Le philosophe Ted Honderich défendait que tous nos choix, intuitions et actions ne sont que le résultat d’événements tout aussi nécessaires. En revenant à travers une chronologie aléatoire sur la rencontre, la connexion, l’abandon, l’oubli et la nouvelle rencontre entre Joël et Clémentine, Eternal Sunshine of the Spotless Mind vient questionner le poids de ce déterminisme dans nos relations humaines.

Cette collaboration entre Charlie Kaufman à l’écriture, et Michel Gondry à la réalisation met en scène l’évolution d’une relation non pas comme un fait objectif mais en tant que souvenirs effrités par le temps et teintés de la subjectivité de l’un des deux amants. Dès lors, ce film nous rappelle que deux personnes vivront une même situation à travers des prismes singuliers à l’origine de souvenirs totalement distincts.

Un matin, Joel – personnage interprété par Jim Carrey, introverti et sombrant dans une routine angoissante – monte dans un train sans raison alors qu’il aurait dû aller travailler et y rencontre Clémentine, personnage haut en couleurs, assez impulsive et ayant un penchant pour les teintures capillaires vives – incarnée par Kate Winslet. Ils l’ignorent, mais il ne s’agit pas de leur première rencontre car Joel et Clémentine ont déjà vécu ensemble. Cependant, les tempéraments trop distincts des deux protagonistes semblaient les vouer à une rupture, suite à laquelle la jeune femme décida de louer les services de l’agence Lacuna pour supprimer totalement Joel de sa mémoire. Désespéré, il suivi le même processus. Cependant, celui-ci ne se déroule pas parfaitement nous donnant ainsi accès à un subconscient masculin tourmenté courant après tout ce qu’il pensait vouloir oublier. Nous accompagnons Joel dans ses souvenirs, qu’ils traverse physiquement et modifie progressivement. En effet, l’inconscient permet de modifier notre perception du passé, à défaut de pouvoir modifier ce dernier.

Il ne s’agit pas d’une simple tragédie romantique. Ce film sonne juste de par son parti pris subjectif qu’il assume, Clémentine étant majoritairement représentée par le souvenir que Joel se fait d’elle ; mais également de par le réalisme de cette vie de couple passant par une multitude d’étapes imparfaites permettant une identification du spectateur. Par ailleurs, il est intéressant de constater que ces étapes ne sont pas présentées de façon chronologiques. Ainsi notre seul repère temporel réside dans la couleur des cheveux de Clémentine: verts lors de la première rencontre, oranges lorsque la relation était établie, rouges lorsque celle-ci s’effrite et bleus lorsque Joel et Clémentine se rencontre une deuxième fois. Ce réalisme est renforcé par la grande liberté d’improvisation laissée aux acteurs lors du tournage ou encore par certaines scènes tournées à même la foule. De plus, je tiens à mettre en avant la retenue du jeu de Jim Carrey et de Kate Winslet, qui parviennent malgré leurs tempéraments spécifiques à ne pas tomber dans les extrêmes.

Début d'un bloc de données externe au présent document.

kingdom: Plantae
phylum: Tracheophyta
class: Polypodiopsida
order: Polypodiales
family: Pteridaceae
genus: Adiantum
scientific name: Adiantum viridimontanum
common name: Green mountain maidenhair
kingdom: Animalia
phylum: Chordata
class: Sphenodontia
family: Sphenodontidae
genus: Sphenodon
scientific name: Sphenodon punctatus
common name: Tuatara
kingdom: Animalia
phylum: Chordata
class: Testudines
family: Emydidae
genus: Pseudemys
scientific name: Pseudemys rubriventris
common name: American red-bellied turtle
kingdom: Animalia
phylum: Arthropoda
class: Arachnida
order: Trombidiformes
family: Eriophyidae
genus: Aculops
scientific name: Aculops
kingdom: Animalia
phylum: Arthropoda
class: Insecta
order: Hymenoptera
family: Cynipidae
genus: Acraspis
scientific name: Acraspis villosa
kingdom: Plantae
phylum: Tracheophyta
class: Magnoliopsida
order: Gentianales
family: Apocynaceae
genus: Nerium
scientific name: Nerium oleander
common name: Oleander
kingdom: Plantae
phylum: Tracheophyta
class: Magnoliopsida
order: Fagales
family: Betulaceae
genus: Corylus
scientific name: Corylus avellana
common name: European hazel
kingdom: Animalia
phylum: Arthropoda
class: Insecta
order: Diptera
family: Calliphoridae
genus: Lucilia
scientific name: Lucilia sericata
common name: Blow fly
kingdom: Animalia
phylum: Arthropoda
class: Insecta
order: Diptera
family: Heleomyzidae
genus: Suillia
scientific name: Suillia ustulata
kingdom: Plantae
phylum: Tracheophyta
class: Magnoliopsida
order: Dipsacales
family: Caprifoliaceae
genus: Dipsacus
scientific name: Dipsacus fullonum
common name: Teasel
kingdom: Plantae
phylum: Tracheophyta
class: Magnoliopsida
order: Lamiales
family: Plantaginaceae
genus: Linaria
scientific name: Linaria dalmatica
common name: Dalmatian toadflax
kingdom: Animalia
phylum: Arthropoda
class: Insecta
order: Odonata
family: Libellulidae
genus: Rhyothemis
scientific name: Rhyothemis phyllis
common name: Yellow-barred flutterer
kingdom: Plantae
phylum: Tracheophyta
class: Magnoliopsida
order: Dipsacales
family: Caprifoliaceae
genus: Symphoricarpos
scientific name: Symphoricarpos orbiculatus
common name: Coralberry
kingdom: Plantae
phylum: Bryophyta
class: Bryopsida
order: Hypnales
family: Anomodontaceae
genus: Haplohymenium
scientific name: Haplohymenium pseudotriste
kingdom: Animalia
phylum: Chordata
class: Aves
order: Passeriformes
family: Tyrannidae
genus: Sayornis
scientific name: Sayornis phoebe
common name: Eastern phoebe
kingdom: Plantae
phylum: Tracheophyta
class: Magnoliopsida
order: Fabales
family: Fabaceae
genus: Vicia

Enfin, ce film ouvre la voie à de nombreuses réflexions. Quelles conséquences la manipulation de nos souvenirs aurait-elle sur nos actions futures ? Sommes-nous destinés à reprendre des décisions nous menant indéfiniment vers une même voie ? Schopenhauer avait-il raison en défendant que la souffrance liée à un souvenir d’un être perdu sera toujours plus intense que toutes les sensations agréables ressenties auparavant à ses côtés ? Cette souffrance, accompagnée d’un élan de détresse mènent à l’irraisonnable car oublier une part de son passé conduit bien évidement à s’oublier soi-même. Et Joel en prend conscience une fois le processus d’oubli entamé, en tentant de s’enfuir de celui-ci avec son souvenir de Clémentine. Ainsi doit-on considérer que les personnages pour qui le processus d’oubli est allé à terme sont condamnés à réitérer les mêmes erreurs ou bien au contraire, que ces derniers, libérés du passé sont désormais guidés par leur simple désir ?

Finalement, je me dois de conclure cette critique sur quelques verts d’Alexander Pope d’où est tiré le titre Eternal Sunshine of the Spotless Mind, également cités par Mary dans le film :

How happy is the blameless Vestal’s lot!
The world forgetting, by the world forgot;
Eternal sunshine of the spotless mind!
Each pray’r accepted, and each wish resign’d.